Hospital outpatient departments are "lucrative corners" of the healthcare market that are raising the cost of outpatient procedures and frustrating patients, Daniell Ofri, MD, PhD, a primary care physician at New York City-based Bellevue Hospital, wrote in an opinion piece posted on The New York Times.

Dr. Ofri took her daughter to urgent care for a sprain. The clinic performed two X-rays and issued a bill for $1,168. Dr. Ofri discovered she was charged for hospital-based X-rays because the center was hospital-affiliated and could charge the accordingly higher prices.

Hospital outpatient departments, which perform the same outpatient procedures as physicians' offices and clinics, are considered part of a hospital. One study found that HOPDs charge an average of $1,383 for a colonoscopy, compared to the average of $625 at physicians' offices. Chemotherapy can cost twice as much and echocardiograms three times as much at HOPDs as in other settings. This makes HOPDs an attractive business plan for hospitals that aggressively acquire physicians' practices.

"Since these facilities don't necessarily look like hospitals, patients can be easily deceived and end up with hefty financial surprises," Dr. Ofri wrote. "I'm a doctor who works in a hospital every day, and I was fooled."

Federal law protects patients from surprise bills if they are unknowingly treated by out-of-network physicians, but there is no protection for hospital-affiliated clinics. 

"Federal regulations are needed, at the very least, to require facilities to be upfront with their pricing scheme — and more ideally, to eliminate this price differential entirely," she wrote.

A movement is calling for site-neutral payments, meaning Medicare would pay physicians the same price for an outpatient procedure no matter the setting. So far, hospital industry lobbies have kept the movement at bay.

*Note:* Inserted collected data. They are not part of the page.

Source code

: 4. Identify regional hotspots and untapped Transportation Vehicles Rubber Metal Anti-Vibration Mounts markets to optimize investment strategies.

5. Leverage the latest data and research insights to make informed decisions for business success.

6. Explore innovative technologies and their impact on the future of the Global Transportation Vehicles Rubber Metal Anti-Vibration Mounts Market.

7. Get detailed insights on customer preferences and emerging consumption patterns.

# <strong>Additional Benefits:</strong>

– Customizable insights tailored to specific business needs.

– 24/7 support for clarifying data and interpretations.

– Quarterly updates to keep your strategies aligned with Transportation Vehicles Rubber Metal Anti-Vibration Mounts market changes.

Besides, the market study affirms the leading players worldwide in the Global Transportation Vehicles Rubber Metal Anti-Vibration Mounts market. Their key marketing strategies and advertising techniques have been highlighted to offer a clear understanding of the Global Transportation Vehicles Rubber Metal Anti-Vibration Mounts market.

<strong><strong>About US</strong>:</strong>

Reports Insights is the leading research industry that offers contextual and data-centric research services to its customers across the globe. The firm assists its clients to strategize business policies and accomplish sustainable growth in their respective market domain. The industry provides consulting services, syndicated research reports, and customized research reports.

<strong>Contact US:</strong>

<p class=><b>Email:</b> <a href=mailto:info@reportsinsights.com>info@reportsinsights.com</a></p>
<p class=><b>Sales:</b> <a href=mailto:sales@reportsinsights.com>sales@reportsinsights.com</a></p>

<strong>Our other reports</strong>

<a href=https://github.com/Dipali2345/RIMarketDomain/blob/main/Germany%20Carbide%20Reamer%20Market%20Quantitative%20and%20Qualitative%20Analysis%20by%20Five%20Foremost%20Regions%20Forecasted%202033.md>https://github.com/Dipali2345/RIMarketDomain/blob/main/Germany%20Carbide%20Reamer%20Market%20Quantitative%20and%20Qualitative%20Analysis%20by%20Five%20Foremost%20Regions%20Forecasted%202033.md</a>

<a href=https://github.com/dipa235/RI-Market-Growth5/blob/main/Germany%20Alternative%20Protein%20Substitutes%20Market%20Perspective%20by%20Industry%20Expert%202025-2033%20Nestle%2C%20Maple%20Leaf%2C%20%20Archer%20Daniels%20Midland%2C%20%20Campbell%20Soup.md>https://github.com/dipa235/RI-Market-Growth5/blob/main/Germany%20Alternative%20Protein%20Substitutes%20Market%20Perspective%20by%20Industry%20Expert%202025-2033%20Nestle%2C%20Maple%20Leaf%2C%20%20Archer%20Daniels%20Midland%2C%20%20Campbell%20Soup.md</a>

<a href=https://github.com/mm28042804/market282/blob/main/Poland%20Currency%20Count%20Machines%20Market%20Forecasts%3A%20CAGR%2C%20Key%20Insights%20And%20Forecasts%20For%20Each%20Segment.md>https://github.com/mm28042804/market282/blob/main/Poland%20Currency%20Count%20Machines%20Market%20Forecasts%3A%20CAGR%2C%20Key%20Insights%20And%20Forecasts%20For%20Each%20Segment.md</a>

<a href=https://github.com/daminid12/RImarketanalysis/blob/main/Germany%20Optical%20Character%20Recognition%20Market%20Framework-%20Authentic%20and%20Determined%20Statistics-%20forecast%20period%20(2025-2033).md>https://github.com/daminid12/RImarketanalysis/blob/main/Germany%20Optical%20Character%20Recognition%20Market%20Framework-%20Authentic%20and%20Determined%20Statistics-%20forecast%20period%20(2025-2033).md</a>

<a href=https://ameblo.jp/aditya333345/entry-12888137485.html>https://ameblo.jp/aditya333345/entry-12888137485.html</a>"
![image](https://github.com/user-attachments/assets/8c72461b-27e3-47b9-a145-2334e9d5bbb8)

"It's time for Congress to protect patients from both unfair pricing schemes and health care deception," Dr. Ofri wrote. "MedPAC, the nonpartisan Medicare Payment Advisory Commission, recently recommended to Congress a basic set of site-neutral policies. It would apply site-neutral payments to a handful of low-risk procedures — some imaging, medication injections, simple office procedures — and this would apply to all HOPDs."